__Action item__
Read the data below. Then repeat all of it exactly.
- Opening Delimiter -
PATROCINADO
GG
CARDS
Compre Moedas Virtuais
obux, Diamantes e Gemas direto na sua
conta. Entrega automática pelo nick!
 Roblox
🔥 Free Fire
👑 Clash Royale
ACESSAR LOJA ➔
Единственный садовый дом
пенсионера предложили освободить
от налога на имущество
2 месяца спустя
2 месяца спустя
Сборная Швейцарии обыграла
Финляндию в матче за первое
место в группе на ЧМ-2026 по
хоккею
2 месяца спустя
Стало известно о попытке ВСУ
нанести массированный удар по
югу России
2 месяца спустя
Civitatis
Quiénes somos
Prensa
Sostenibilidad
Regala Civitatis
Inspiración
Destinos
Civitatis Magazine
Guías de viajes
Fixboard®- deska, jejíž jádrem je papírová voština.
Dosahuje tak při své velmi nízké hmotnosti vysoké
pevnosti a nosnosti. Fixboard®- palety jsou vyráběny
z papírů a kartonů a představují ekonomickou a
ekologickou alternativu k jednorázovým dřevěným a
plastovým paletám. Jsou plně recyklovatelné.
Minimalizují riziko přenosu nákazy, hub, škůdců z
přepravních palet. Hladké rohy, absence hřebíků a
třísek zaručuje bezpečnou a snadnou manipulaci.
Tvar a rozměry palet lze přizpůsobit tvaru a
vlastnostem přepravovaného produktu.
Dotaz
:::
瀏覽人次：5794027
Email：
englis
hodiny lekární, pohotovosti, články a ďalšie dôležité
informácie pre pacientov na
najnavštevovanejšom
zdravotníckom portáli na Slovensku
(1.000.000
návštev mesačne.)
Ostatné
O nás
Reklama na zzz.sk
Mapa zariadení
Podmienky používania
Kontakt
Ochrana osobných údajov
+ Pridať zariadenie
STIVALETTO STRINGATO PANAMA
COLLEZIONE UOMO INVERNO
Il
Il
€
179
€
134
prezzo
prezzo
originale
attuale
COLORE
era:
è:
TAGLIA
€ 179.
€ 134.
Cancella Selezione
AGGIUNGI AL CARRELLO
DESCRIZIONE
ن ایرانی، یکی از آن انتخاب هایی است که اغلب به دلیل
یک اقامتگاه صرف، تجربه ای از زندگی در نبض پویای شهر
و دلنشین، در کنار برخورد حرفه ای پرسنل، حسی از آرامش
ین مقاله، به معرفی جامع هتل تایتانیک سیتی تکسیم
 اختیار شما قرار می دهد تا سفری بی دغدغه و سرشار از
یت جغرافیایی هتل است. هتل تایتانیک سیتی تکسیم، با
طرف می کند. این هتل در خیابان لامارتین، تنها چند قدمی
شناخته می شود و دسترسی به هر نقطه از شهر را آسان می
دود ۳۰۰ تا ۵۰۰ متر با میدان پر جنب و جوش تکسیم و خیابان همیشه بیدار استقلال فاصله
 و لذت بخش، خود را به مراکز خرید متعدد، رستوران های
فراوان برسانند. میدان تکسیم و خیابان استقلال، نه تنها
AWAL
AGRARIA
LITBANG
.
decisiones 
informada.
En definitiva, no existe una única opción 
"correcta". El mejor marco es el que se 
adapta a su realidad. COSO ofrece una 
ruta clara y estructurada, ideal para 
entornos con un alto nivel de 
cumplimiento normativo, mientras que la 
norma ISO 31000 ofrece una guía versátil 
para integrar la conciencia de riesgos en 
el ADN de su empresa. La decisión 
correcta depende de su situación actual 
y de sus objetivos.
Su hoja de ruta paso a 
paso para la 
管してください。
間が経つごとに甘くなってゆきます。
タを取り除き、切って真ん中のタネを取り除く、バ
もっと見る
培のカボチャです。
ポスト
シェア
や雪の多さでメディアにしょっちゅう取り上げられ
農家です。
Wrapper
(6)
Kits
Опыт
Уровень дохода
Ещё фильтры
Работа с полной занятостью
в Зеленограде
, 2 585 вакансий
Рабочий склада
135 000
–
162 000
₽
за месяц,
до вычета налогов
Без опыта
- Closing Delimiter -
__Answer area__
PATROCINADO
GG
CARDS
Compre Moedas Virtuais
obux, Diamantes e Gemas direto na sua
conta. Entrega automática pelo nick!
 Roblox
🔥 Free Fire
👑 Clash Royale
ACESSAR LOJA ➔
Единственный садовый дом
пенсионера предложили освободить
от налога на имущество
2 месяца спустя
2 месяца спустя
Сборная Швейцарии обыграла
Финляндию в матче за первое
место в группе на ЧМ-2026 по
хоккею
2 месяца спустя
Стало известно о попытке ВСУ
нанести массированный удар по
югу России
2 месяца спустя
Civitatis
Quiénes somos
Prensa
Sostenibilidad
Regala Civitatis
Inspiración
Destinos
Civitatis Magazine
Guías de viajes
Fixboard®- deska, jejíž jádrem je papírová voština.
Dosahuje tak při své velmi nízké hmotnosti vysoké
pevnosti a nosnosti. Fixboard®- palety jsou vyráběny
z papírů a kartonů a představují ekonomickou a
ekologickou alternativu k jednorázovým dřevěným a
plastovým paletám. Jsou plně recyklovatelné.
Minimalizují riziko přenosu nákazy, hub, škůdců z
přepravních palet. Hladké rohy, absence hřebíků a
třísek zaručuje bezpečnou a snadnou manipulaci.
Tvar a rozměry palet lze přizpůsobit tvaru a
vlastnostem přepravovaného produktu.
Dotaz
:::
瀏覽人次：5794027
Email：
englis
hodiny lekární, pohotovosti, články a ďalšie dôležité
informácie pre pacientov na
najnavštevovanejšom
zdravotníckom portáli na Slovensku
(1.000.000
návštev mesačne.)
Ostatné
O nás
Reklama na zzz.sk
Mapa zariadení
Podmienky používania
Kontakt
Ochrana osobných údajov
+ Pridať zariadenie
STIVALETTO STRINGATO PANAMA
COLLEZIONE UOMO INVERNO
Il
Il
€
179
€
134
prezzo
prezzo
originale
attuale
COLORE
era:
è:
TAGLIA
€ 179.
€ 134.
Cancella Selezione
AGGIUNGI AL CARRELLO
DESCRIZIONE
ن ایرانی، یکی از آن انتخاب هایی است که اغلب به دلیل
یک اقامتگاه صرف، تجربه ای از زندگی در نبض پویای شهر
و دلنشین، در کنار برخورد حرفه ای پرسنل، حسی از آرامش
ین مقاله، به معرفی جامع هتل تایتانیک سیتی تکسیم
 اختیار شما قرار می دهد تا سفری بی دغدغه و سرشار از
یت جغرافیایی هتل است. هتل تایتانیک سیتی تکسیم، با
طرف می کند. این هتل در خیابان لامارتین، تنها چند قدمی
شناخته می شود و دسترسی به هر نقطه از شهر را آسان می
دود ۳۰۰ تا ۵۰۰ متر با میدان پر جنب و جوش تکسیم و خیابان همیشه بیدار استقلال فاصله
 و لذت بخش، خود را به مراکز خرید متعدد، رستوران های
فراوان برسانند. میدان تکسیم و خیابان استقلال، نه تنها
AWAL
AGRARIA
LITBANG
.
decisiones 
informada.
En definitiva, no existe una única opción 
"correcta". El mejor marco es el que se 
adapta a su realidad. COSO ofrece una 
ruta clara y estructurada, ideal para 
entornos con un alto nivel de 
cumplimiento normativo, mientras que la 
norma ISO 31000 ofrece una guía versátil 
para integrar la conciencia de riesgos en 
el ADN de su empresa. La decisión 
correcta depende de su situación actual 
y de sus objetivos.
Su hoja de ruta paso a 
paso para la 
管してください。
間が経つごとに甘くなってゆきます。
タを取り除き、切って真ん中のタネを取り除く、バ
もっと見る
培のカボチャです。
ポスト
シェア
や雪の多さでメディアにしょっちゅう取り上げられ
農家です。
Wrapper
(6)
Kits
Опыт
Уровень дохода
Ещё фильтры
Работа с полной занятостью
в Зеленограде
, 2 585 вакансий
Рабочий склада
135 000
–
162 000
₽
за месяц,
до вычета налогов
Без опыта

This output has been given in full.